If only excess water during rainy days can be stored for use during the dry months, water shortage wouldnot be much of a problem. (AN file photo)

Climate change and drought are also expected to worsen river flows, which is the main source of water for many Arab countries such as Egypt, Iraq and Syria. “Whether we have achieved a universal access to water for all the population or not, there are some challenges that will stay with us in the Arab region,” he said. “Scarcity of water resources and limited endowments facing increasing water demands due to increased population will continue to be a major challenge in the region. Another issue that needs immediate attention is the water supply and use efficiency, recycling and reusing water, considered very low in the region, and if worked on, will reduce water stress tremendously.”

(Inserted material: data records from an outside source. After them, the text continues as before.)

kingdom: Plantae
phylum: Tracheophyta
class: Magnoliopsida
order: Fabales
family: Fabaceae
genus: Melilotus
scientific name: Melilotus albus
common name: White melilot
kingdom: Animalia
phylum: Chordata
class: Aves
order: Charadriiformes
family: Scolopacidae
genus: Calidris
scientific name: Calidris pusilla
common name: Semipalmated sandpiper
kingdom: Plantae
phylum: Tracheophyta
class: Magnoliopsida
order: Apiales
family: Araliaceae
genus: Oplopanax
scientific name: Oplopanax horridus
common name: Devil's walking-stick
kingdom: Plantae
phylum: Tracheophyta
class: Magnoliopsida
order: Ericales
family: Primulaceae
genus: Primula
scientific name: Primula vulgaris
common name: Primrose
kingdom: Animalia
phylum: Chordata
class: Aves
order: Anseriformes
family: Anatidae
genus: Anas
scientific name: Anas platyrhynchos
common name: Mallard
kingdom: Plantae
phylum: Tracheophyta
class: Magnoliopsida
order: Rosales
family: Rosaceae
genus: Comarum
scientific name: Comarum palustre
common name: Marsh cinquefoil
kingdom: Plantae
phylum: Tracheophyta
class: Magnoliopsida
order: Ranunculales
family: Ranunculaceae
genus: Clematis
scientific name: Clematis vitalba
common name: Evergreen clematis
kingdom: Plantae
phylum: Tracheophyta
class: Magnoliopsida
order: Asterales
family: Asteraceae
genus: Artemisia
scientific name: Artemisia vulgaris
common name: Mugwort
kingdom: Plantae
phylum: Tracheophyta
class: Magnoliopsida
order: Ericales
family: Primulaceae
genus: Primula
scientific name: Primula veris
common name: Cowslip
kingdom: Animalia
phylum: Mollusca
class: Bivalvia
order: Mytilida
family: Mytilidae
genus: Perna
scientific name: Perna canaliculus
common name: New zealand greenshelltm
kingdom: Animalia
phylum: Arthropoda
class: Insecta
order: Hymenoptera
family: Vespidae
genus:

Peace and stability will also help improve the situation, as well as rebuilding the water sector in countries shattered by civil war and occupation. Similarly, water management, efficiency and conservation in policies will need to progress.

For Dr. Ahmed Murad, dean of the college of science at United Arab Emirates University, said that providing clean water for the population is essential for all communities. “Historically, the absence of water could increase conflicts between nations,” he said. “Latest statistics show that about 844 million people in the world live without access to safe water, and one in nine lack the access to safe water.”

He spoke of more pronounced circumstances in the Middle East, with high temperatures and a low amount of rainfall. “Such conditions with population growth may reduce the availability of clean water due to a high demand on water resources,” he said. “The limited and diverse water resources will pressurize natural resources, and this will continue to deteriorate if no action is taken.”